*** Opening SUPPLIED DATA ***
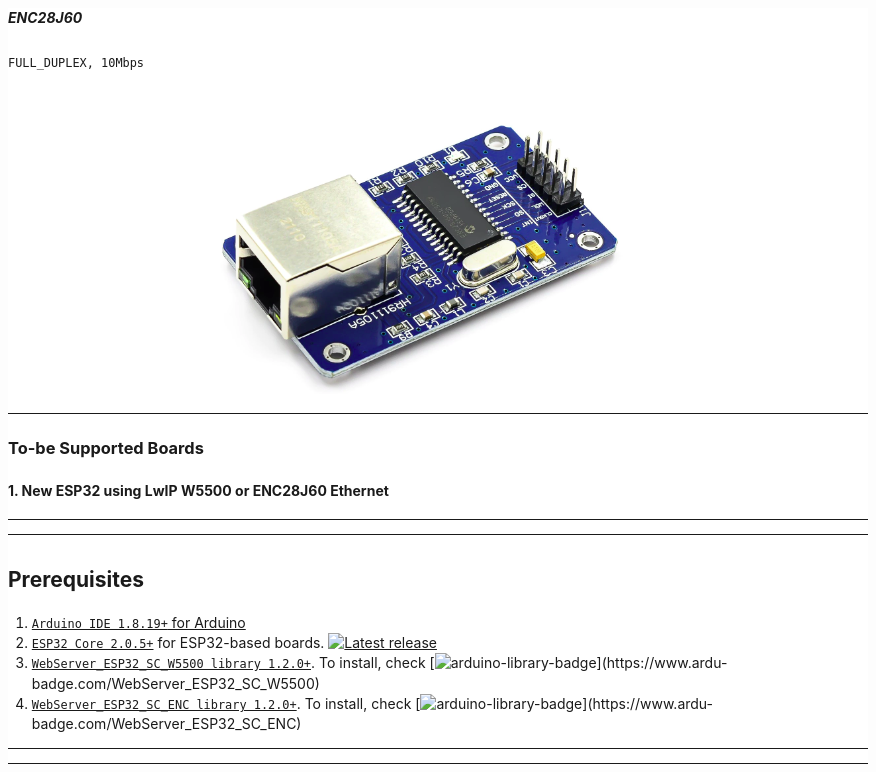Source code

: 
##### ENC28J60

`FULL_DUPLEX, 10Mbps`

<p align="center">
    <img src="https://github.com/khoih-prog/AsyncUDP_ESP32_SC_Ethernet/raw/main/Images/ENC28J60.png">
</p>

 
---

### To-be Supported Boards

#### 1. New ESP32 using LwIP W5500 or ENC28J60 Ethernet


---
---


## Prerequisites

 1. [`Arduino IDE 1.8.19+` for Arduino](https://www.arduino.cc/en/Main/Software)
 2. [`ESP32 Core 2.0.5+`](https://github.com/espressif/arduino-esp32) for ESP32-based boards. [![Latest release](https://img.shields.io/github/release/espressif/arduino-esp32.svg)](https://github.com/espressif/arduino-esp32/releases/latest/)
 3. [`WebServer_ESP32_SC_W5500 library 1.2.0+`](https://github.com/khoih-prog/WebServer_ESP32_SC_W5500). To install, check [![arduino-library-badge](https://www.ardu-badge.com/badge/WebServer_ESP32_SC_W5500.svg?)](https://www.ardu-badge.com/WebServer_ESP32_SC_W5500)
 4. [`WebServer_ESP32_SC_ENC library 1.2.0+`](https://github.com/khoih-prog/WebServer_ESP32_SC_ENC). To install, check [![arduino-library-badge](https://www.ardu-badge.com/badge/WebServer_ESP32_SC_ENC.svg?)](https://www.ardu-badge.com/WebServer_ESP32_SC_ENC)
 
 
---
---
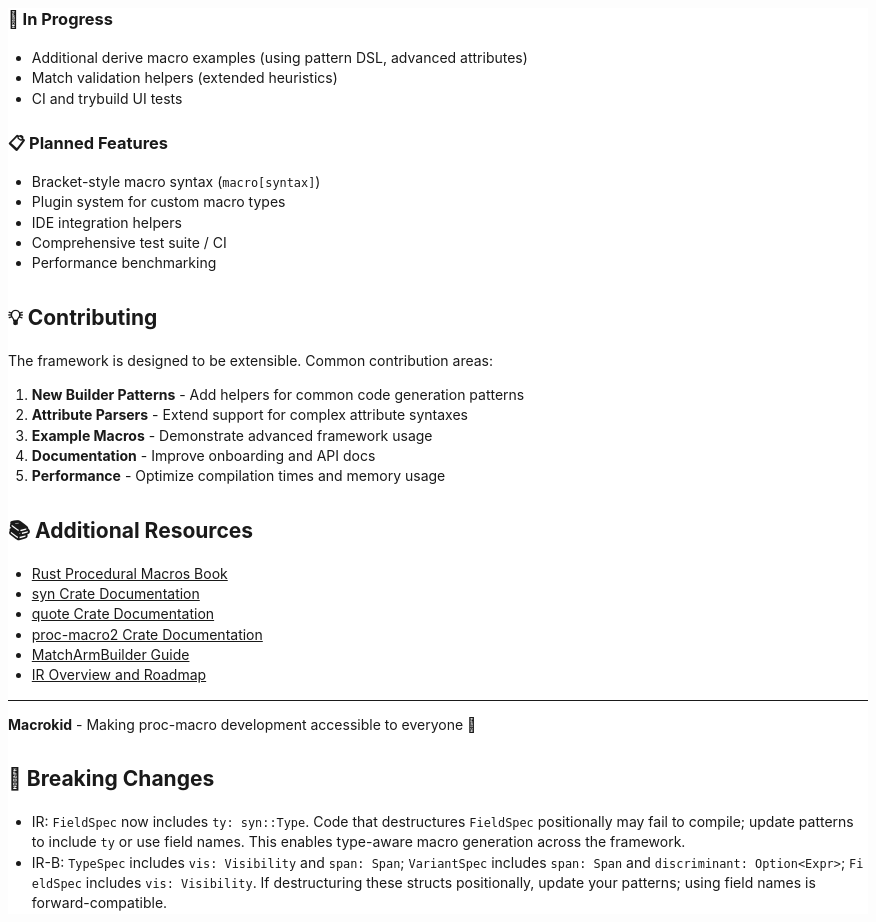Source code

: ### 🔄 In Progress

- Additional derive macro examples (using pattern DSL, advanced attributes)
- Match validation helpers (extended heuristics)
- CI and trybuild UI tests

### 📋 Planned Features

- Bracket-style macro syntax (`macro[syntax]`)
- Plugin system for custom macro types
- IDE integration helpers
- Comprehensive test suite / CI
- Performance benchmarking

## 💡 Contributing

The framework is designed to be extensible. Common contribution areas:

1. **New Builder Patterns** - Add helpers for common code generation patterns
2. **Attribute Parsers** - Extend support for complex attribute syntaxes  
3. **Example Macros** - Demonstrate advanced framework usage
4. **Documentation** - Improve onboarding and API docs
5. **Performance** - Optimize compilation times and memory usage

## 📚 Additional Resources

- [Rust Procedural Macros Book](https://doc.rust-lang.org/reference/procedural-macros.html)
- [syn Crate Documentation](https://docs.rs/syn/latest/syn/)
- [quote Crate Documentation](https://docs.rs/quote/latest/quote/)
- [proc-macro2 Crate Documentation](https://docs.rs/proc-macro2/latest/proc_macro2/)
- [MatchArmBuilder Guide](MATCH_ARM_BUILDER.md)
- [IR Overview and Roadmap](IR.md)

---

**Macrokid** - Making proc-macro development accessible to everyone 🚀

## 🔔 Breaking Changes

- IR: `FieldSpec` now includes `ty: syn::Type`. Code that destructures `FieldSpec` positionally may fail to compile; update patterns to include `ty` or use field names. This enables type-aware macro generation across the framework.
- IR-B: `TypeSpec` includes `vis: Visibility` and `span: Span`; `VariantSpec` includes `span: Span` and `discriminant: Option<Expr>`; `FieldSpec` includes `vis: Visibility`. If destructuring these structs positionally, update your patterns; using field names is forward-compatible.
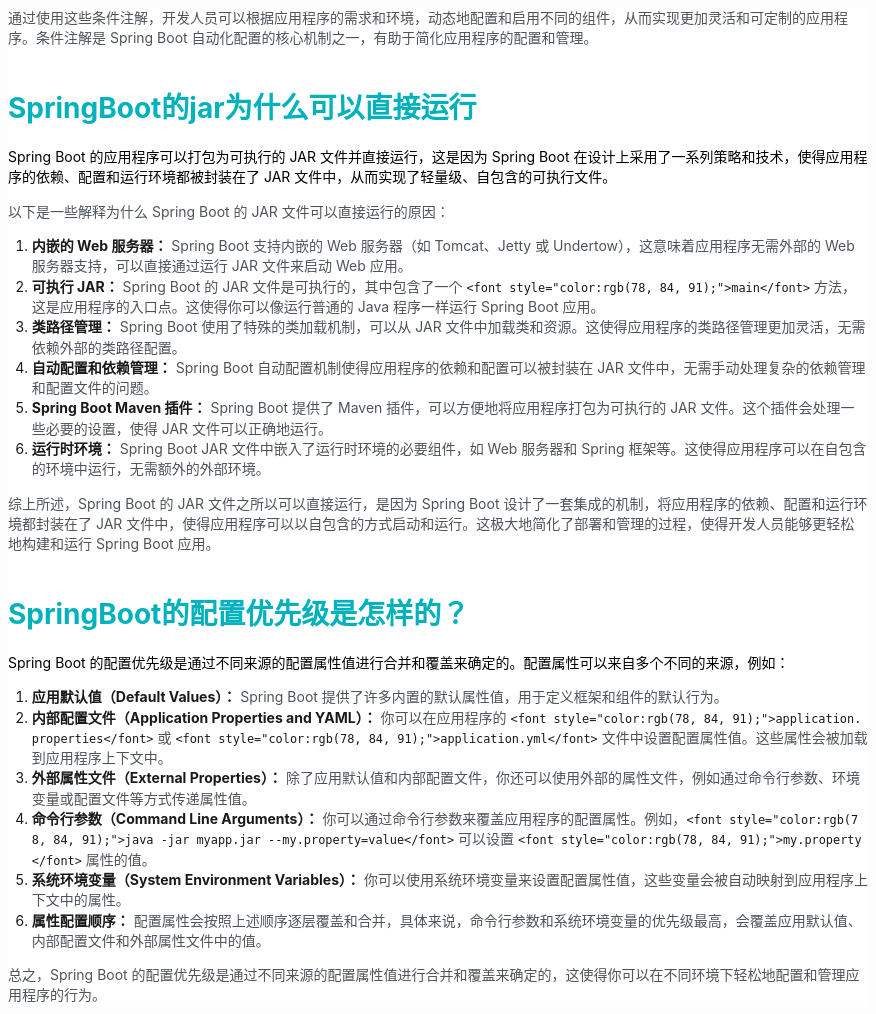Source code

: <font style="color:rgb(78, 84, 91);">通过使用这些条件注解，开发人员可以根据应用程序的需求和环境，动态地配置和启用不同的组件，从而实现更加灵活和可定制的应用程序。条件注解是 Spring Boot 自动化配置的核心机制之一，有助于简化应用程序的配置和管理。</font>

# <font style="color:#01B2BC;">SpringBoot的jar为什么可以直接运行</font>
<font style="color:#000000;">Spring Boot 的应用程序可以打包为可执行的 JAR 文件并直接运行，这是因为 Spring Boot 在设计上采用了一系列策略和技术，使得应用程序的依赖、配置和运行环境都被封装在了 JAR 文件中，从而实现了轻量级、自包含的可执行文件。</font>

<font style="color:rgb(78, 84, 91);">以下是一些解释为什么 Spring Boot 的 JAR 文件可以直接运行的原因：</font>

1. <font style="color:rgb(78, 84, 91);"> </font>**内嵌的 Web 服务器：**<font style="color:rgb(78, 84, 91);"> Spring Boot 支持内嵌的 Web 服务器（如 Tomcat、Jetty 或 Undertow），这意味着应用程序无需外部的 Web 服务器支持，可以直接通过运行 JAR 文件来启动 Web 应用。 </font>
2. <font style="color:rgb(78, 84, 91);"> </font>**可执行 JAR：**<font style="color:rgb(78, 84, 91);"> Spring Boot 的 JAR 文件是可执行的，其中包含了一个 </font>`<font style="color:rgb(78, 84, 91);">main</font>`<font style="color:rgb(78, 84, 91);"> 方法，这是应用程序的入口点。这使得你可以像运行普通的 Java 程序一样运行 Spring Boot 应用。 </font>
3. <font style="color:rgb(78, 84, 91);"> </font>**类路径管理：**<font style="color:rgb(78, 84, 91);"> Spring Boot 使用了特殊的类加载机制，可以从 JAR 文件中加载类和资源。这使得应用程序的类路径管理更加灵活，无需依赖外部的类路径配置。 </font>
4. <font style="color:rgb(78, 84, 91);"> </font>**自动配置和依赖管理：**<font style="color:rgb(78, 84, 91);"> Spring Boot 自动配置机制使得应用程序的依赖和配置可以被封装在 JAR 文件中，无需手动处理复杂的依赖管理和配置文件的问题。 </font>
5. <font style="color:rgb(78, 84, 91);"> </font>**Spring Boot Maven 插件：**<font style="color:rgb(78, 84, 91);"> Spring Boot 提供了 Maven 插件，可以方便地将应用程序打包为可执行的 JAR 文件。这个插件会处理一些必要的设置，使得 JAR 文件可以正确地运行。 </font>
6. <font style="color:rgb(78, 84, 91);"> </font>**运行时环境：**<font style="color:rgb(78, 84, 91);"> Spring Boot JAR 文件中嵌入了运行时环境的必要组件，如 Web 服务器和 Spring 框架等。这使得应用程序可以在自包含的环境中运行，无需额外的外部环境。 </font>

<font style="color:rgb(78, 84, 91);">综上所述，Spring Boot 的 JAR 文件之所以可以直接运行，是因为 Spring Boot 设计了一套集成的机制，将应用程序的依赖、配置和运行环境都封装在了 JAR 文件中，使得应用程序可以以自包含的方式启动和运行。这极大地简化了部署和管理的过程，使得开发人员能够更轻松地构建和运行 Spring Boot 应用。</font>

# <font style="color:#01B2BC;">SpringBoot的配置优先级是怎样的？</font>
<font style="color:#000000;">Spring Boot 的配置优先级是通过不同来源的配置属性值进行合并和覆盖来确定的。配置属性可以来自多个不同的来源，例如：</font>

1. <font style="color:rgb(78, 84, 91);"> </font>**应用默认值（Default Values）：**<font style="color:rgb(78, 84, 91);"> Spring Boot 提供了许多内置的默认属性值，用于定义框架和组件的默认行为。 </font>
2. <font style="color:rgb(78, 84, 91);"> </font>**内部配置文件（Application Properties and YAML）：**<font style="color:rgb(78, 84, 91);"> 你可以在应用程序的 </font>`<font style="color:rgb(78, 84, 91);">application.properties</font>`<font style="color:rgb(78, 84, 91);"> 或 </font>`<font style="color:rgb(78, 84, 91);">application.yml</font>`<font style="color:rgb(78, 84, 91);"> 文件中设置配置属性值。这些属性会被加载到应用程序上下文中。 </font>
3. <font style="color:rgb(78, 84, 91);"> </font>**外部属性文件（External Properties）：**<font style="color:rgb(78, 84, 91);"> 除了应用默认值和内部配置文件，你还可以使用外部的属性文件，例如通过命令行参数、环境变量或配置文件等方式传递属性值。 </font>
4. <font style="color:rgb(78, 84, 91);"> </font>**命令行参数（Command Line Arguments）：**<font style="color:rgb(78, 84, 91);"> 你可以通过命令行参数来覆盖应用程序的配置属性。例如，</font>`<font style="color:rgb(78, 84, 91);">java -jar myapp.jar --my.property=value</font>`<font style="color:rgb(78, 84, 91);"> 可以设置 </font>`<font style="color:rgb(78, 84, 91);">my.property</font>`<font style="color:rgb(78, 84, 91);"> 属性的值。 </font>
5. <font style="color:rgb(78, 84, 91);"> </font>**系统环境变量（System Environment Variables）：**<font style="color:rgb(78, 84, 91);"> 你可以使用系统环境变量来设置配置属性值，这些变量会被自动映射到应用程序上下文中的属性。 </font>
6. <font style="color:rgb(78, 84, 91);"> </font>**属性配置顺序：**<font style="color:rgb(78, 84, 91);"> 配置属性会按照上述顺序逐层覆盖和合并，具体来说，命令行参数和系统环境变量的优先级最高，会覆盖应用默认值、内部配置文件和外部属性文件中的值。 </font>

<font style="color:rgb(78, 84, 91);">总之，Spring Boot 的配置优先级是通过不同来源的配置属性值进行合并和覆盖来确定的，这使得你可以在不同环境下轻松地配置和管理应用程序的行为。</font>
*** Closing SUPPLIED DATA ***
__JOB__:
Reproduce the records verbatim, from their start through the line containing "### 🔄 In Progress", with both ends included. Omit the pictures from your copy.

__EXERCISE OUTPUT__:
Source code

: 
##### ENC28J60

`FULL_DUPLEX, 10Mbps`

<p align="center">
    <img src="https://github.com/khoih-prog/AsyncUDP_ESP32_SC_Ethernet/raw/main/Images/ENC28J60.png">
</p>

 
---

### To-be Supported Boards

#### 1. New ESP32 using LwIP W5500 or ENC28J60 Ethernet


---
---


## Prerequisites

 1. [`Arduino IDE 1.8.19+` for Arduino](https://www.arduino.cc/en/Main/Software)
 2. [`ESP32 Core 2.0.5+`](https://github.com/espressif/arduino-esp32) for ESP32-based boards. [![Latest release](https://img.shields.io/github/release/espressif/arduino-esp32.svg)](https://github.com/espressif/arduino-esp32/releases/latest/)
 3. [`WebServer_ESP32_SC_W5500 library 1.2.0+`](https://github.com/khoih-prog/WebServer_ESP32_SC_W5500). To install, check [![arduino-library-badge](https://www.ardu-badge.com/badge/WebServer_ESP32_SC_W5500.svg?)](https://www.ardu-badge.com/WebServer_ESP32_SC_W5500)
 4. [`WebServer_ESP32_SC_ENC library 1.2.0+`](https://github.com/khoih-prog/WebServer_ESP32_SC_ENC). To install, check [![arduino-library-badge](https://www.ardu-badge.com/badge/WebServer_ESP32_SC_ENC.svg?)](https://www.ardu-badge.com/WebServer_ESP32_SC_ENC)
 
 
---
---
Source code

: ### 🔄 In Progress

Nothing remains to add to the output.